Wednesday, April 30, 2008
I imagined it would happen one day...either a black man or woman for President. So here we are facing an interesting election time and with a double vision for what I thought would be way in the future....a woman or black man for the democratic presidential nomination. What bothers me about this prospect is that so many of us see the candidates as just that - a woman or a black man...not simply two people who aspire to hold what is one of the most powerful positions of a lifetime. Why is it that we have separated what they believe, what they stand for, and what they have trained for most of their adult lives by their gender or the color of their skin? Hilary has been a politician for so long and her husband served our country as President, yet she is the token woman. And Barrack, eloquent, idealistic,charasmatic, and also with a history in politics is being catorized as the token black man (yet he is of mixed race) . I consider myself fairly intelligent and I believe that most of the people I socialize with are farily intelligent also and I can tell you that in discussing who is the better candidate we never even considered the gender or race issue. Some that I know are impressed with Barrack's ideas and his visions for a better America and others feel confident in knowing that Hilary has the experience in goverment to put her ideas to work...nonetheless, neither have been judged by their skin color or gender. I saddens me that our media has taken such a stand as to pull apart our nation of intelligent voters by throwing into the mix of ideas and values, something that just does not fit. Obama and Hilary are worthy oponents and deserve to be where they are today because of their ability, experience, ideas, values, and love for this country. Please people, stay focused on this election and do no let the media persuade you otherwise! Vote Democrat! (hee hee just thought I would throw that one in there.)
Saturday, April 19, 2008
Time has certainly changed how I see Saturday night. I used to spend the day shopping for a great outfit or I would spend Saturday recovering from my Friday so as to revamp for another round later that evening, but none of that happens now. Time has slowed me down, made me much more mellow and much less self involved. I think now for my son and I spend my days wondering how I can make his days and nights fun, interesting, better than the last. On Friday we purchased something that he has been silently longing for...Play Station 2 and Guitar Heroe III. He is 7 and in his world there is no better way to spend a Saturday night then with a friend banging on the red, blue, yellow and green buttons to the tunes of songs that are older then me (well almost). Time moves fast so I know that in time my time will come again ...to plan for a night out on the town or a night with friends...but for now, I will cherish these Saturday nigts filled with the sounds of laughter and excitement of a beautiful little boy who loves being home with his mom.
Sunday, February 3, 2008
My son turned to me only moments after arrival and said, "Mom, do you know what my favorite thing about the beach is? It's the sound of the waves". And I said to him what I say every time we are there, which is often, "Nathaniel, there is no place more beautiful, more welcoming, or more wonderful than the beach". We then spent the day together, mother and son, digging, building, jumping, running, laughing and loving. After 3 hours of rough waves, skim boarding, and having fun to our hearts content we headed the short distance home. I have found my heaven here at the beach and with my little beach bum in the making we plan on having a wonderful summer here. So to those of you who know me and read this, make your plans, because this summer you have a place to stay at the beach! We are not going anywhere - we are home!

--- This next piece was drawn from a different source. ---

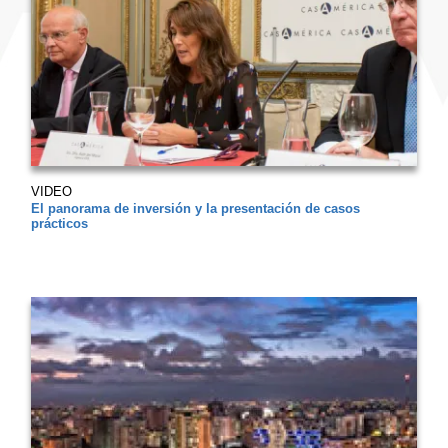
VIDEO
El panorama de inversión y la presentación de casos
prácticos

Wednesday, January 9, 2008
I made the mistake today of going to the mailbox. I am still in recovery mode. I should have known better then to end a perfectly good day this way - my mistake. Bills - they get me everytime. I knew they were there, but gosh I was not expecting the extra one - the uncalculated one, the one that pushed me over the edge! I had it all figured out this week and everything was going to be okay, then I checked the mailbox! It is not like I could have ignored it or escaped it - that uncounted $100 would have disappeared anyway...that is what happens when you do creative financing with your bank account. So you see, even if I wanted to put that one off (and believe me I do) I can't . So here's to another week, or should I say weeks of continued creative financing, eating scraps and just getting by.
Tuesday, January 8, 2008
Our friendship spans back almost 45 years. Imaging having a friend so long that you cannot remember the first chance meeting. We were infants together, our mothers sharing the common bond of new babies. And our love for each other has stood the test of time through grade school tirades, high school antics and teenager troubles. We continued our life endeavors through the trials and tribulations of loves and losses in love and sadly losses of live. We have laughed and cried together so many times and supported each other through it all. My dear friend I am so proud to call you that and so happy to be able to say yet again -Happy Birthday!
Monday, December 10, 2007
Okay Singleton and Skinny - I blame you for this. I would not be here writing these words were it not for the both of you:) But, I will take responsibility for my words. I hope I do you both proud. I love you both and as usual, you have both inspired me! Thank you so much for the beautiful memories you have both shared. Reading your entries has thrust me back to a time when FUN was a predominant part of my life. So I dedicate this blog to the sisters who changed my life, gave it meaning, who inspired me to smile more than I ever thought I deserved and made for the best times of my life. Love you ladies!